Record Q1 Revenue Driven by MDC Acquisition
Consolidated net sales increased by ¥1,169億 to ¥8,940億 (Q1 record), with international sales rising ¥1,397億 to ¥2,576億 largely due to the MDC acquisition.
Gross Profit Increased Despite Margin Pressure
Gross profit rose by ¥185億 to ¥1,796億, although gross profit margin declined 0.6 percentage points to 20.1%.
Domestic Detached Housing Strength
Detached-house sales increased ¥41億 to ¥1,050億; gross profit margin improved 1.3pp to 23.6%; operating profit rose ¥14億 to ¥61億; 1棟当たり単価 increased ¥205万円 to ¥5,453万円.
Stock-Type / Rental Business Growth and High Occupancy
Stock-type sales rose ¥68億 to ¥2,189億 and operating profit increased ¥37億 to ¥244億. Rental-housing management sales +¥76億 to ¥1,795億; operating profit +¥40億 to ¥197億; operating margin improved 1.9pp to 11.0%. Sha Maison units: 723,000 with 98.2% occupancy.

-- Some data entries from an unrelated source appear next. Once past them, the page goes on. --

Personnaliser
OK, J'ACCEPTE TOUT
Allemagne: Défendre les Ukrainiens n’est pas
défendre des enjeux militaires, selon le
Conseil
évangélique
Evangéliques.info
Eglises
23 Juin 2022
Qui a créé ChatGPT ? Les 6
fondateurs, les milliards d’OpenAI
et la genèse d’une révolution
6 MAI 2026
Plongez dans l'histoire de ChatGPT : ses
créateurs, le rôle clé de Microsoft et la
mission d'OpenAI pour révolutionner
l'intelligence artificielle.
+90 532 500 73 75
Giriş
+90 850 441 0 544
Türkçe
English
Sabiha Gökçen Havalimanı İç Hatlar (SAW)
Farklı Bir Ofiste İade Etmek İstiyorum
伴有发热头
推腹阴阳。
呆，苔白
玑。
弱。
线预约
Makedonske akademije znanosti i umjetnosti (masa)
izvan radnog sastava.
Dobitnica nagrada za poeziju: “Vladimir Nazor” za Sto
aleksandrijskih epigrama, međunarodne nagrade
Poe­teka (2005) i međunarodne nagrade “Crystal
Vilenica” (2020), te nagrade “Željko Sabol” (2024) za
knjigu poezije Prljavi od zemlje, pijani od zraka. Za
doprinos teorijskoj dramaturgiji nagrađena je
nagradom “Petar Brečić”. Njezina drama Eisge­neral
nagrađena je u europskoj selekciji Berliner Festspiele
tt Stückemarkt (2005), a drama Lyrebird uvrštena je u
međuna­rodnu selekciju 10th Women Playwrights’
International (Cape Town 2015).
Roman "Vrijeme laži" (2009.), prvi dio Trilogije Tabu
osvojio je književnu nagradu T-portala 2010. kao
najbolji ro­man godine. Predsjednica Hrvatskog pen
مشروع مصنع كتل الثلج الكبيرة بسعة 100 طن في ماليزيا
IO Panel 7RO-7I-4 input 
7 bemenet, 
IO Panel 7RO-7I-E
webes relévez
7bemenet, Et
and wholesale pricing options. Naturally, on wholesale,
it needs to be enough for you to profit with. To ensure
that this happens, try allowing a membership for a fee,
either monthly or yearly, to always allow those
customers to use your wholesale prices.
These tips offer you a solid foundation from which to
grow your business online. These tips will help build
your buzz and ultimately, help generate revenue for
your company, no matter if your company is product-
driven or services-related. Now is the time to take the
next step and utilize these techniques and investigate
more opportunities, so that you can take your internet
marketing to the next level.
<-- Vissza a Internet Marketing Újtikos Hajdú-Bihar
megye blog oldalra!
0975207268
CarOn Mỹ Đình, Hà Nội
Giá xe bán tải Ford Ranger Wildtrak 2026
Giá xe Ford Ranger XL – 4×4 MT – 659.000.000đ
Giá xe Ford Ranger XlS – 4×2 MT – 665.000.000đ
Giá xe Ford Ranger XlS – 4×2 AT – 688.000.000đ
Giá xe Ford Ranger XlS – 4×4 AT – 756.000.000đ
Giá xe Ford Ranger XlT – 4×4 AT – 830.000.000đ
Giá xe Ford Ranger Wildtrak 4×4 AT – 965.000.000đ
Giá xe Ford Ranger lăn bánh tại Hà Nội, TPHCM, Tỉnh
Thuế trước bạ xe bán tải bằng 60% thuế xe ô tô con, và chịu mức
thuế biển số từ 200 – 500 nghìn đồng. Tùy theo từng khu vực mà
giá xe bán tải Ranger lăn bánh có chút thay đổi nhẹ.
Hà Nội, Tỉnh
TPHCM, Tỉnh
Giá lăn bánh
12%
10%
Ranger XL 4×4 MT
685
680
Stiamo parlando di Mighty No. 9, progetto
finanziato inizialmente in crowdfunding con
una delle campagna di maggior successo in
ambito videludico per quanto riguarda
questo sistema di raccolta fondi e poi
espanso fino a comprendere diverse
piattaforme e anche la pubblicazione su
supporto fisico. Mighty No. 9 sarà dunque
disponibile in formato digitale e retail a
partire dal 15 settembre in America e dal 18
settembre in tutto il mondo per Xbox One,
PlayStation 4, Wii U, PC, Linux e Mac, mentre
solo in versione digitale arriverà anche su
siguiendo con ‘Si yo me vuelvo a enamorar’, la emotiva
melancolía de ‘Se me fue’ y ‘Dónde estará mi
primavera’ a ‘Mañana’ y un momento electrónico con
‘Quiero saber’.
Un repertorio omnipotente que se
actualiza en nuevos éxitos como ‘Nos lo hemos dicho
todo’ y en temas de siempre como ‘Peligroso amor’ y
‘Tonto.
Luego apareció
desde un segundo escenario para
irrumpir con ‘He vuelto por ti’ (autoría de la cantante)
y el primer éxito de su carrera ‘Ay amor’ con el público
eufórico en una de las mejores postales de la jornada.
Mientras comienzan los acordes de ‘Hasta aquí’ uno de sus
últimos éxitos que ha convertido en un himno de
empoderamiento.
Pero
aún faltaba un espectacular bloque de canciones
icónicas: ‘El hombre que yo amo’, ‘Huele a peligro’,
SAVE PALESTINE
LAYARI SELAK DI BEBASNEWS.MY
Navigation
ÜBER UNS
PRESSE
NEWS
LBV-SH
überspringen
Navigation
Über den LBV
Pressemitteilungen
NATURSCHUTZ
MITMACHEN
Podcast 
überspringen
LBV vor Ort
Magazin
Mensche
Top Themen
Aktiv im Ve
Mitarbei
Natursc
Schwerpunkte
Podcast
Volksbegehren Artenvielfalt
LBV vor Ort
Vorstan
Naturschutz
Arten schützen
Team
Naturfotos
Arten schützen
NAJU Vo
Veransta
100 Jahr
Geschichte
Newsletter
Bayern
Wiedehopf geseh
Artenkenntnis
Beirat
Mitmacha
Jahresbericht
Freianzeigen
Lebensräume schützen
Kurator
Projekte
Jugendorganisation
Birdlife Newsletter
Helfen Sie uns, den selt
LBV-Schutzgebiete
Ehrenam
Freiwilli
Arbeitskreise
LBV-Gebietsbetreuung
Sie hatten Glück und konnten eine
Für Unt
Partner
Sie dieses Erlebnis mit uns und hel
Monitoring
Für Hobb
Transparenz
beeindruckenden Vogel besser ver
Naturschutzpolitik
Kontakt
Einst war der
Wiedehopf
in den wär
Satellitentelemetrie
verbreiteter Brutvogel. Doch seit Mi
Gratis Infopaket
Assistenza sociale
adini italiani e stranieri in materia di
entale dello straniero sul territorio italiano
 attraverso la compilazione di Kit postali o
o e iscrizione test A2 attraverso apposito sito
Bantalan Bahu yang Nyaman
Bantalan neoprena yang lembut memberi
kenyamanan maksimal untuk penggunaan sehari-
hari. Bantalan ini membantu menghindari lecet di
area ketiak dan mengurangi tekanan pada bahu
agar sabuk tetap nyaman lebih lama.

Construction & Building Profitability Improved
Building & civil engineering sales +¥25億 to ¥772億; operating profit +¥28億 to ¥55億; operating margin improved 3.6pp to 7.2% due to better project margins and proper cost pass-through.
Order Backlogs and ZEH Adoption
International orders increased ¥1,956億 to ¥3,764億; overall detached-house orders modestly down 2.6% but high-end orders and order unit price increased; 2024 ZEH ratio for detached houses reached a record 96% (Sha Maison ZEH 78%).